Wir lachten alle so heftig und anhaltend, so dass wir uns die Tränen aus den Augenwinkeln wischen mussten, und immer, wenn wir versuchten, wieder ernst zu werden, prusteten wir erneut los; einer steckte den anderen von neuem an. Charlotte blickte uns erbost an und jammerte um ihre Kette. Sie wollte die Torte schon vom Tisch nehmen, da sagte Paul laut und bestimmend, jetzt wolle er aber gern ein Stück von der kostbaren Torte haben, denn er habe sich immer schon gewünscht, einmal Perlen zu finden.
„Aber doch nicht meine Perlen!“ rief Charlotte empört, „nein, Paul, nicht noch das! Damit du sie etwa noch verschluckst, was?“
Entschlossen setzte sie die schon bedenklich zerlaufende Eistorte auf das Tablett und eilte damit ins Haus.

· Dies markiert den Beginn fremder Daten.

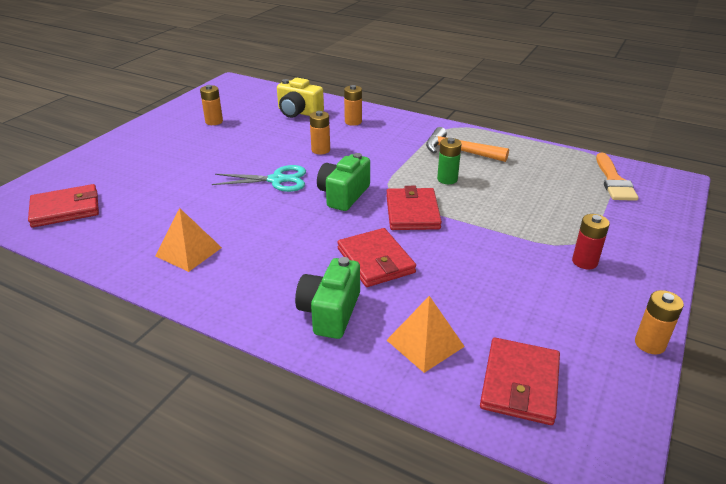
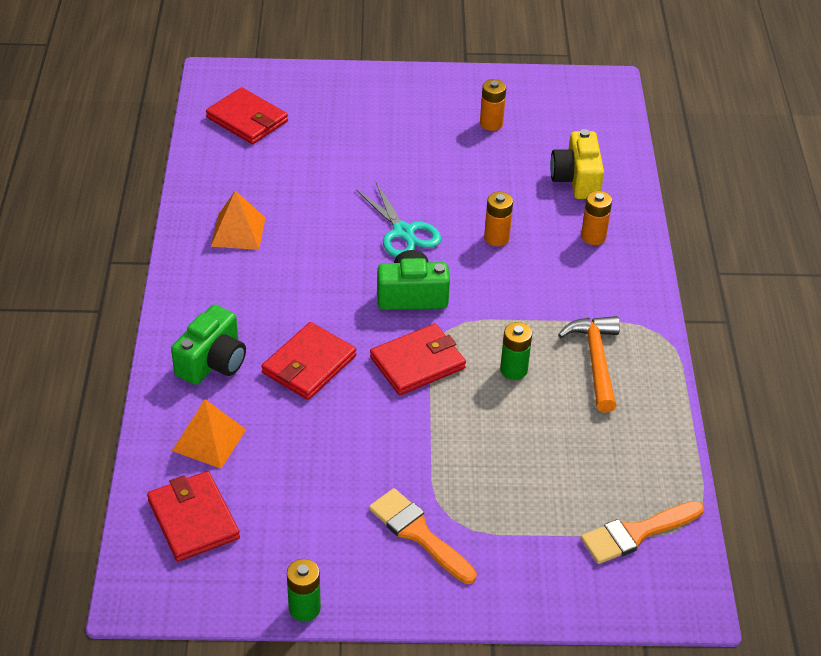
camera: 60 degrees right, 10 degrees up
(330, 312) = (212, 362): green camera -> green camera turned 135 degrees clockwise
(520, 384) = (193, 519): red wallet -> red wallet turned 75 degrees clockwise
(584, 262) = (418, 533): red battery -> orange brush
(649, 344) = (304, 608): orange battery -> green battery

Dort siebte sie mit Hilfe eines feinmaschigen Netzes die Perlen aus der süßen Masse und brauste sie gründlich ab.
Später, als ich meinem Schwiegervater anbot, die Reinigungskosten für seine Hose zu übernehmen, schüttelte er lächelnd den Kopf und meinte, es sei ihm sogar sehr gelegen gekommen, denn so habe er den neuen unbequemen Anzug ablegen und seine verschlissene Lieblingshose anziehen können. Erneut ließ er sein jungenhaftes Kichern hören und meinte, der Spaß mit der Perlentorte sei ihm einiges wert. Immerhin hätte er so fast ein Perlenfischer werden können.
Seit dem Tag heißt diese wirklich unnachahmliche Süßspeise nicht mehr Eis- oder Grillage-Torte, sondern Austerntorte.
Die Austerntorte geht in die Familiengeschichte ein, da bin ich sicher. Allerdings wird es sie wahrscheinlich nicht wieder geben. Eigentliche schade. Es sei denn, meine Schwiegermutter würde in Zukunft auf lange Perlenketten verzichten, – wenigstens beim Kaffeetrinken.